Required action =
Each line from the one containing "40, 212, 43]" to the end of the data must be copied exactly, the first and last included; no other lines and no pictures belong in the copy.

Stored data entries

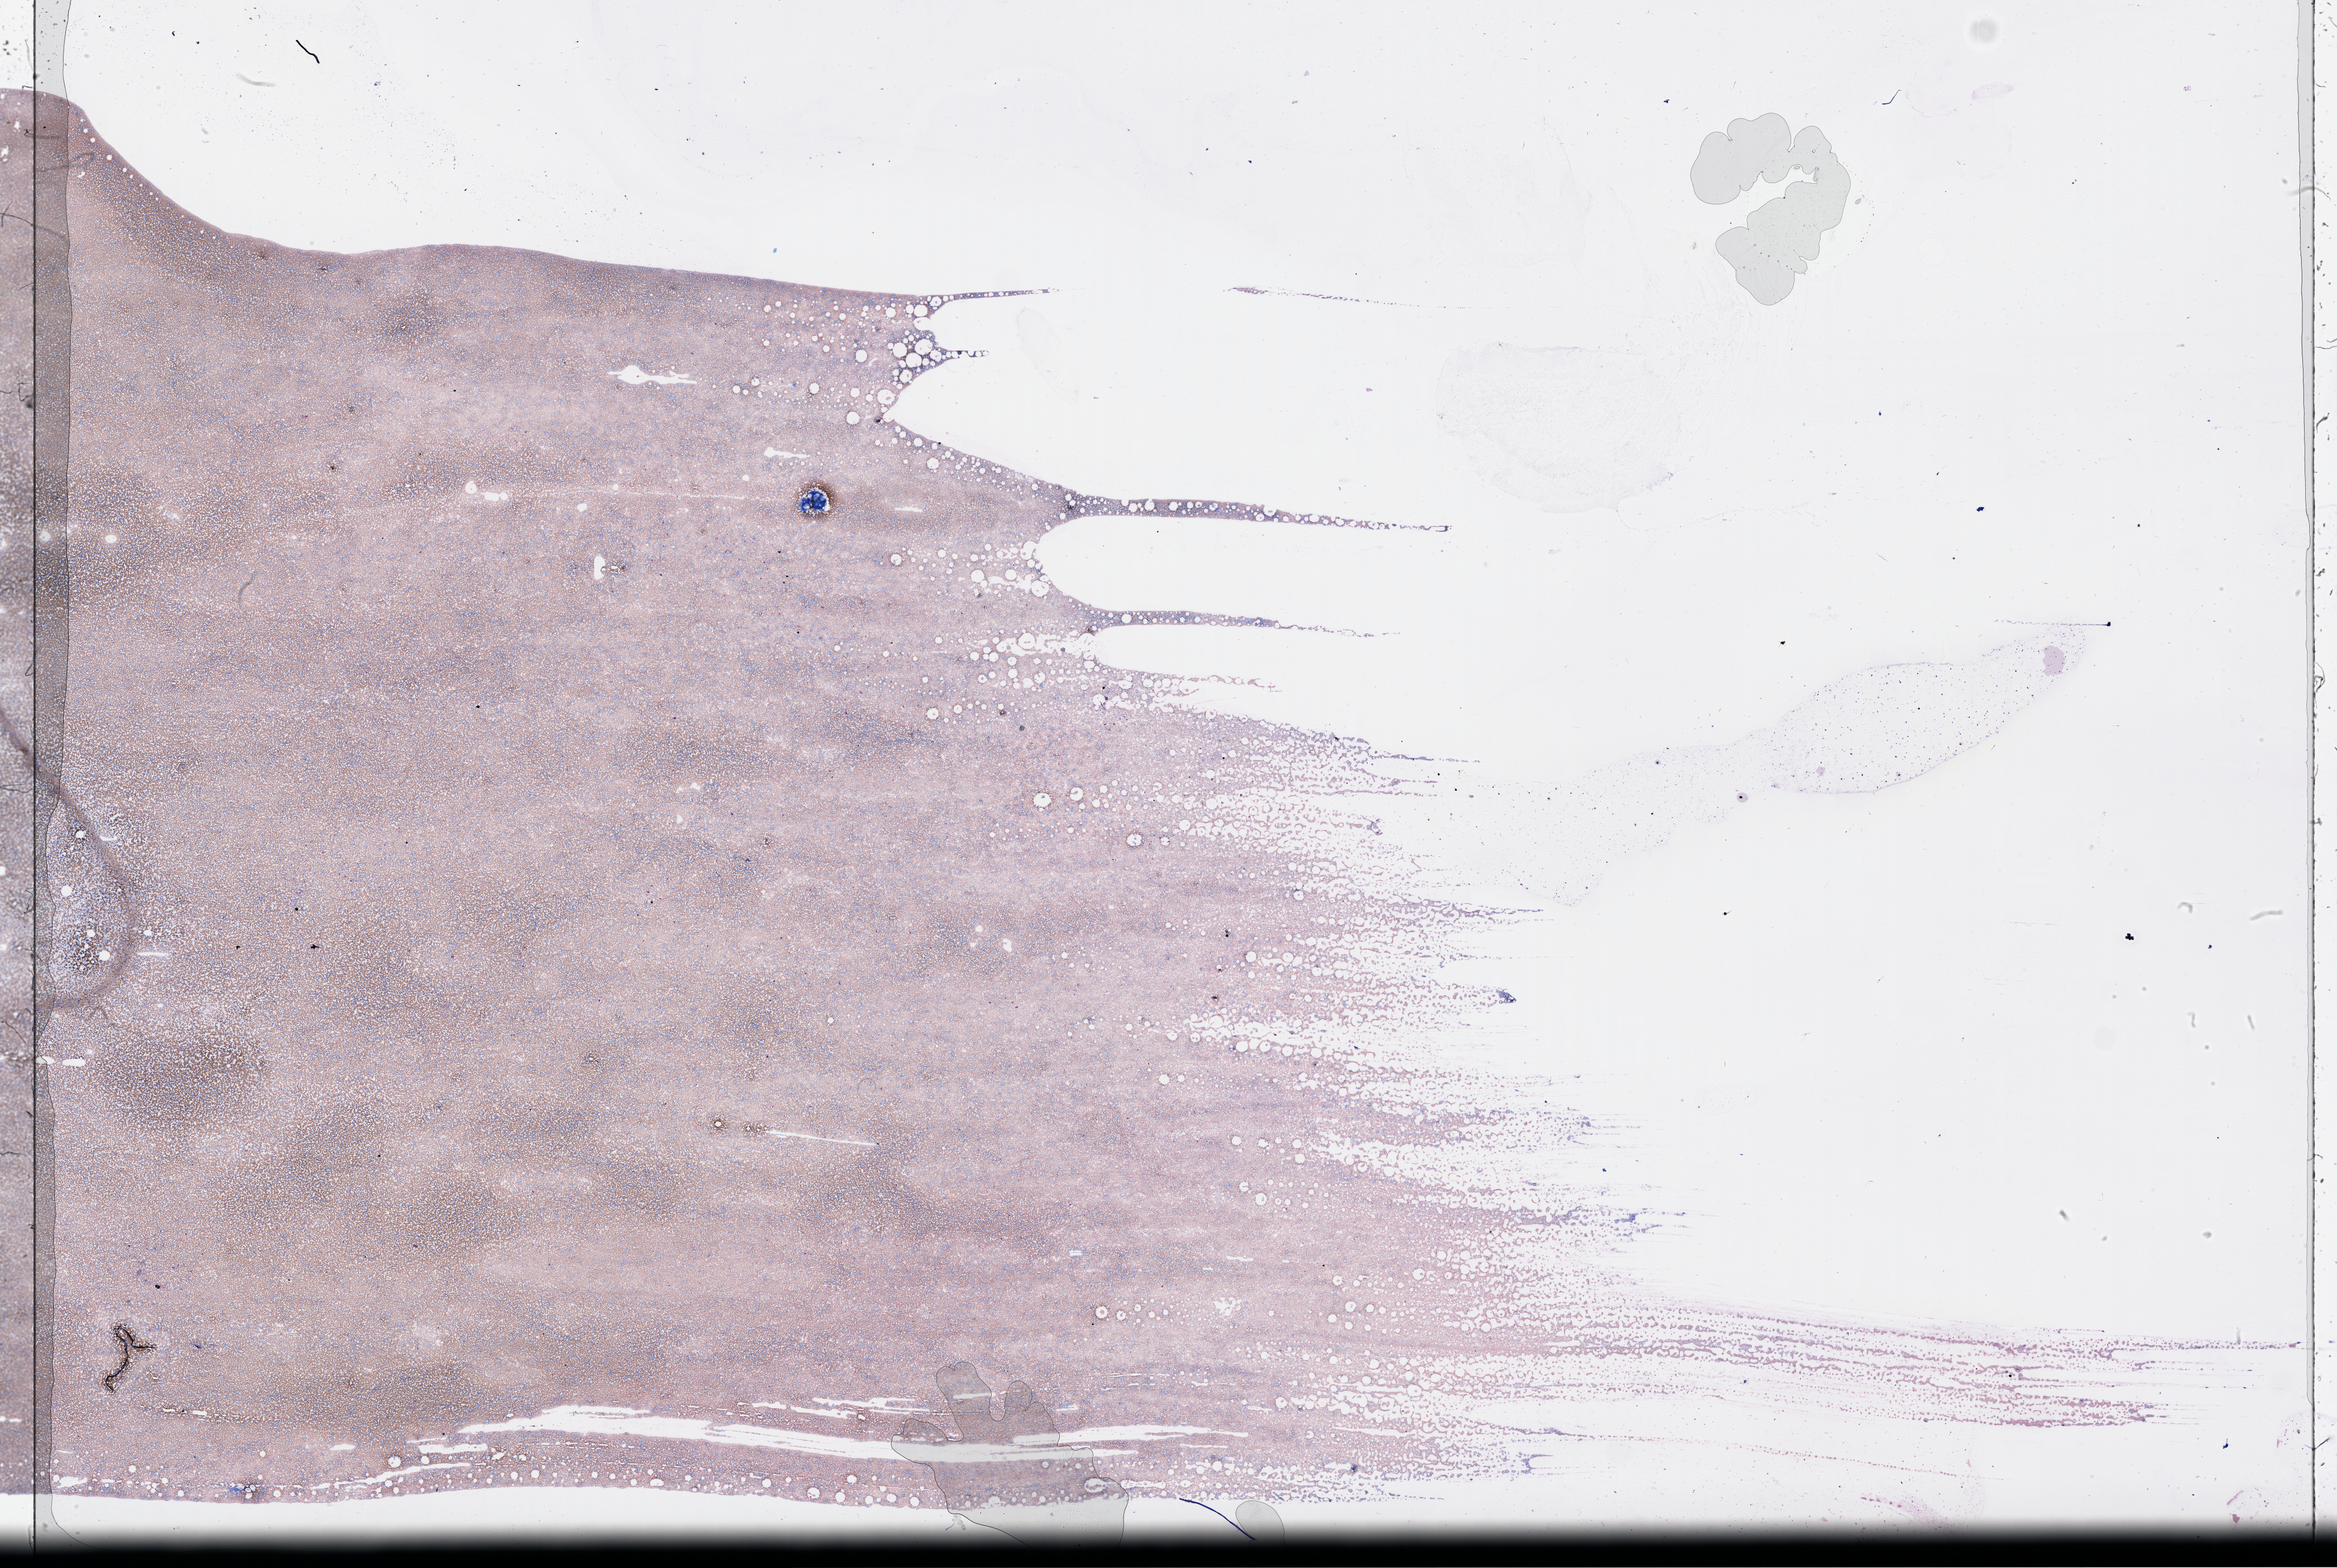
Hematoxylin and eosin (H&E) stained whole-slide image, shown as a low-resolution overview of the whole scanned area (about 32.7 x 21.9 mm), bone marrow (leukaemic) sample. Male, 69 y/o.
FAB classification: M2. Diagnosis: Acute Myeloid Leukemia.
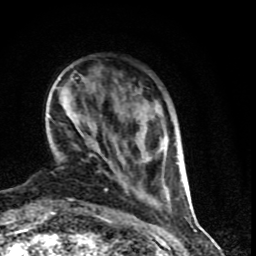
Breast MRI (dynamic contrast-enhanced), one axial slice; position 19 of 90 along the scan axis; cropped to one breast; dynamic contrast-enhanced series, time point 2 of 9 at this slice position (early post-contrast); 1.5 T; TE 4.2 ms, TR 7 ms; 2 mm slice thickness; 256 × 256 image matrix, field of view 150 × 150 mm. Female patient.
Annotated regions visible in this slice (semi-automatic segmentation, software-assisted and operator-edited):
- enhancing-tissue mask used for the functional tumour volume (all voxels passing the contrast-enhancement thresholds inside the analysis volume; usually the tumour): bounding box <105,134,184,199> (left, top, right, bottom; pixels)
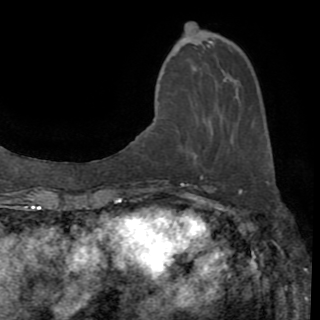
Breast MRI (dynamic contrast-enhanced), one axial slice; cropped to one breast; dynamic contrast-enhanced series, time point 2 of 8 at this slice position (early post-contrast); 1.5 T; TE 3.2 ms, TR 6.5 ms; 2.2 mm slice thickness; 320 × 320 image matrix, field of view 225 × 225 mm. Female patient.
Annotated regions visible in this slice (semi-automatic segmentation, software-assisted and operator-edited):
- enhancing-tissue mask used for the functional tumour volume (all voxels passing the contrast-enhancement thresholds inside the analysis volume; usually the tumour): bounding box [x1, y1, x2, y2] px = [209, 40, 212, 43]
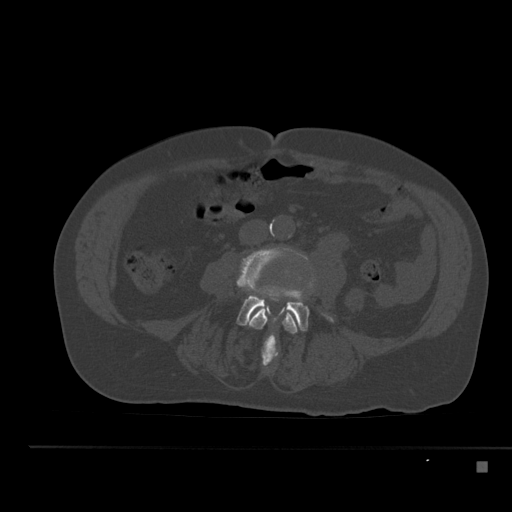
CT including the spine, one axial slice; position 151 of 517 along the scan axis; reconstruction kernel Br40s; bone window (W 1800 / L 400 HU); 1.5 mm slice thickness; 512 × 512 image matrix. Patient: male, 70 years. Case-level facts recorded for this patient, not image findings: primary cancer: renal.
Structures marked on this image (semi-automatic segmentation, software-assisted and operator-edited):
- L3 vertebra: bounding box <238,247,298,366> (left, top, right, bottom; pixels)
- L4 vertebra: <237,284,332,331>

Answer below =
- enhancing-tissue mask used for the functional tumour volume (all voxels passing the contrast-enhancement thresholds inside the analysis volume; usually the tumour): bounding box [x1, y1, x2, y2] px = [209, 40, 212, 43]
CT including the spine, one axial slice; position 151 of 517 along the scan axis; reconstruction kernel Br40s; bone window (W 1800 / L 400 HU); 1.5 mm slice thickness; 512 × 512 image matrix. Patient: male, 70 years. Case-level facts recorded for this patient, not image findings: primary cancer: renal.
Structures marked on this image (semi-automatic segmentation, software-assisted and operator-edited):
- L3 vertebra: bounding box <238,247,298,366> (left, top, right, bottom; pixels)
- L4 vertebra: <237,284,332,331>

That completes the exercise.